View Source CommonCrawl (CommonCrawl v0.3.1)
CommonCrawl library helps to interact with Common Crawl data.
Summary
Functions
Cached collinfo from disk.
Fetches current collinfo with all available crawls. Make sure to cache it and to not make repeated requests.

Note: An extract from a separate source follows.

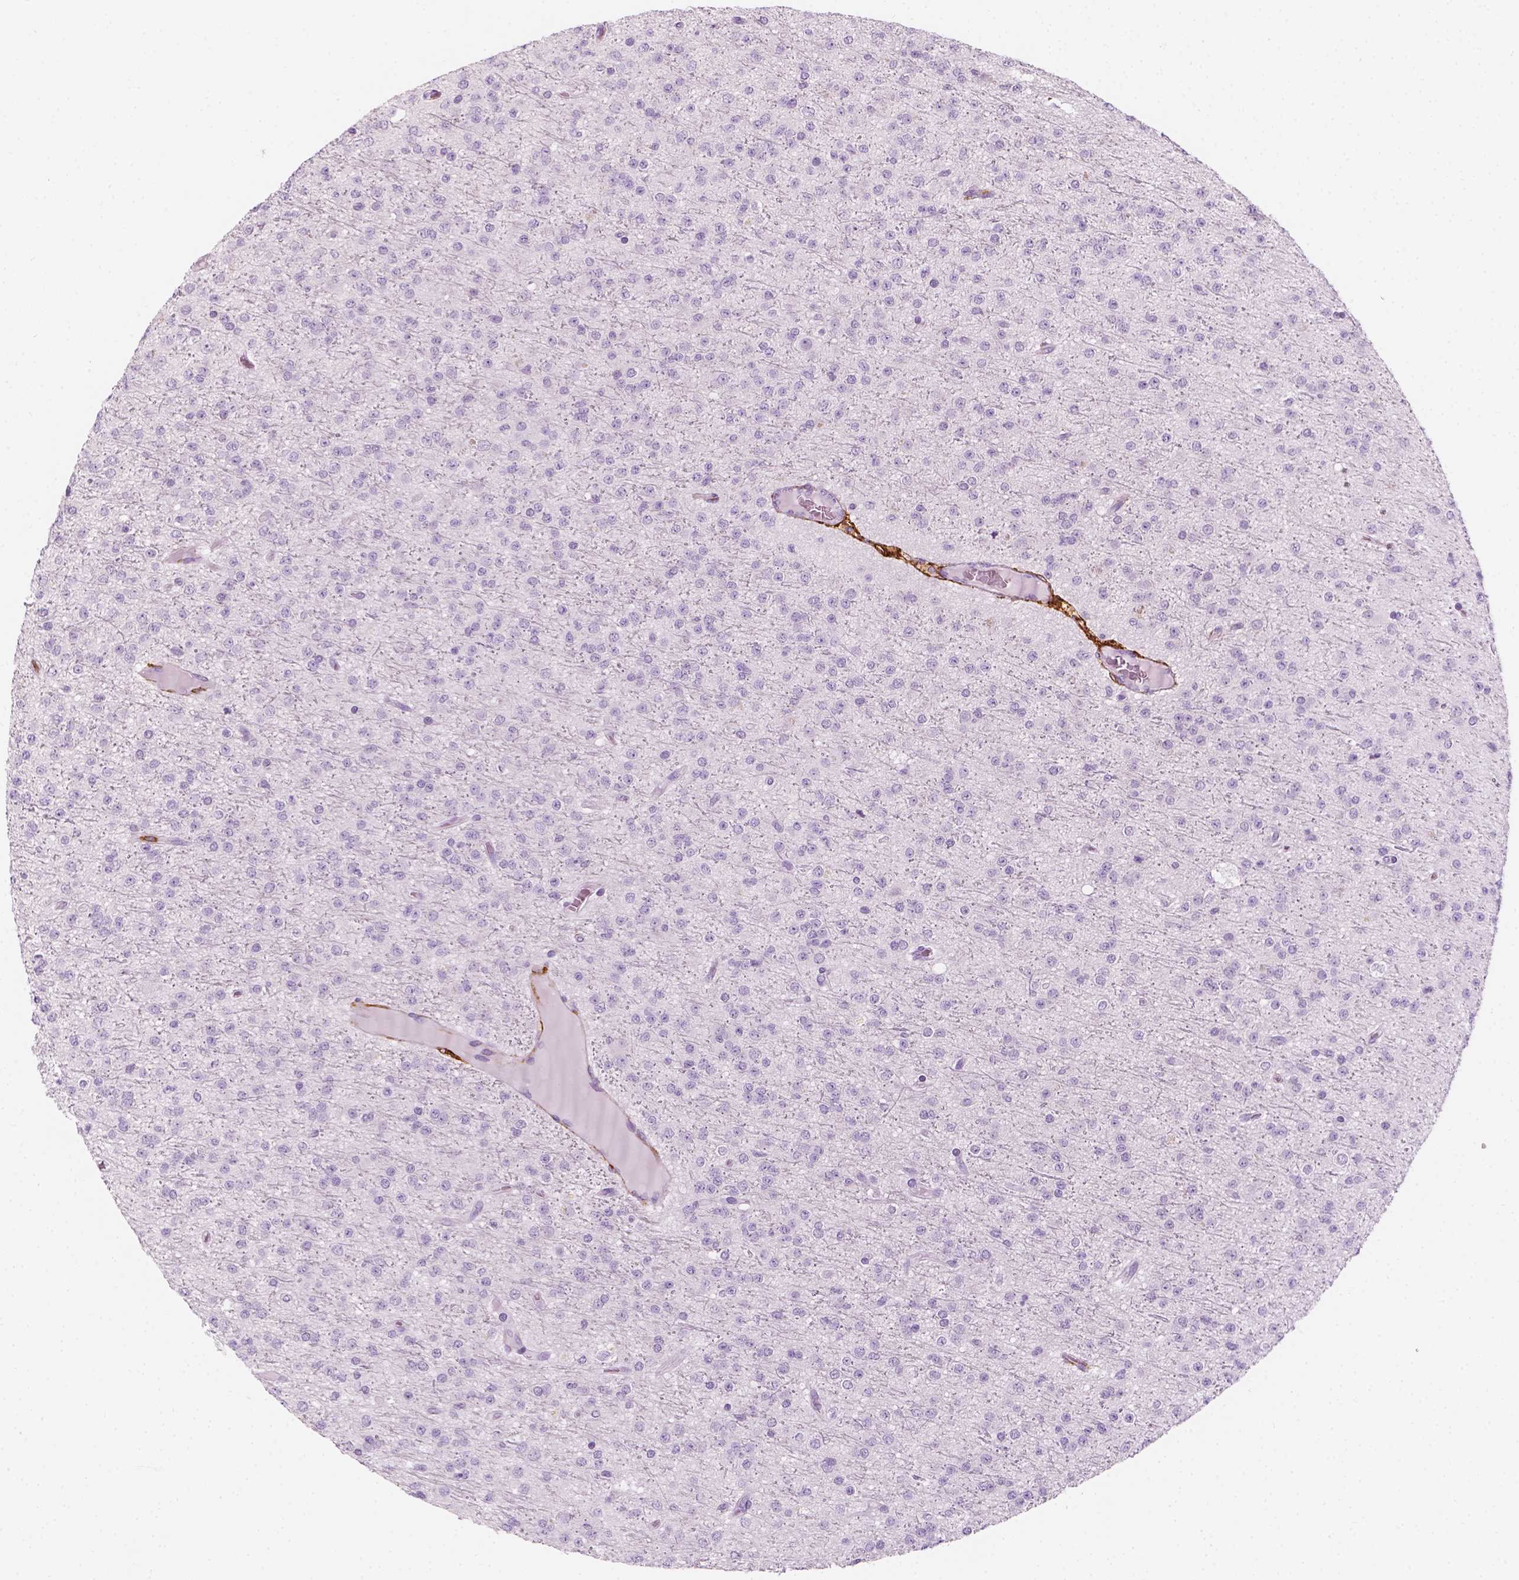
{"staining": {"intensity": "negative", "quantity": "none", "location": "none"}, "tissue": "glioma", "cell_type": "Tumor cells", "image_type": "cancer", "snomed": [{"axis": "morphology", "description": "Glioma, malignant, Low grade"}, {"axis": "topography", "description": "Brain"}], "caption": "Immunohistochemistry of human glioma displays no positivity in tumor cells.", "gene": "CES1", "patient": {"sex": "male", "age": 27}}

Fetches the latest available crawl data for a given URL.
Functions
@spec collinfo() :: [map()]
Cached collinfo from disk.
Examples
CommonCrawl.collinfo()
[%{
"cdx-api" => "https://index.commoncrawl.org/CC-MAIN-2021-43-index",
"id" => "CC-MAIN-2021-43",
"name" => "October 2021 Index",
"timegate" => "https://index.commoncrawl.org/CC-MAIN-2021-43/"
}, ...]
Fetches current collinfo with all available crawls. Make sure to cache it and to not make repeated requests.
Examples
iex> CommonCrawl.get_collinfo()
{:ok, [
%{
"cdx-api" => "https://index.commoncrawl.org/CC-MAIN-2024-01-index",
"id" => "CC-MAIN-2024-01",
"name" => "January 2024 Index",
"timegate" => "https://index.commoncrawl.org/CC-MAIN-2024-01/"
},
# ...more entries
]}
Fetches the latest available crawl data for a given URL.
Examples
iex> CommonCrawl.get_latest_for_url("https://example.com")
{:ok,
%{
warc: "WARC/1.0\r\nWARC-Type: response\r\nWARC-Date: 2024-01-14...",
headers: "HTTP/1.1 200 OK\r\nContent-Type: text/html...",
response: "<!doctype html>\n<html>\n<head>\n<title>Example Domain</title>..."
}}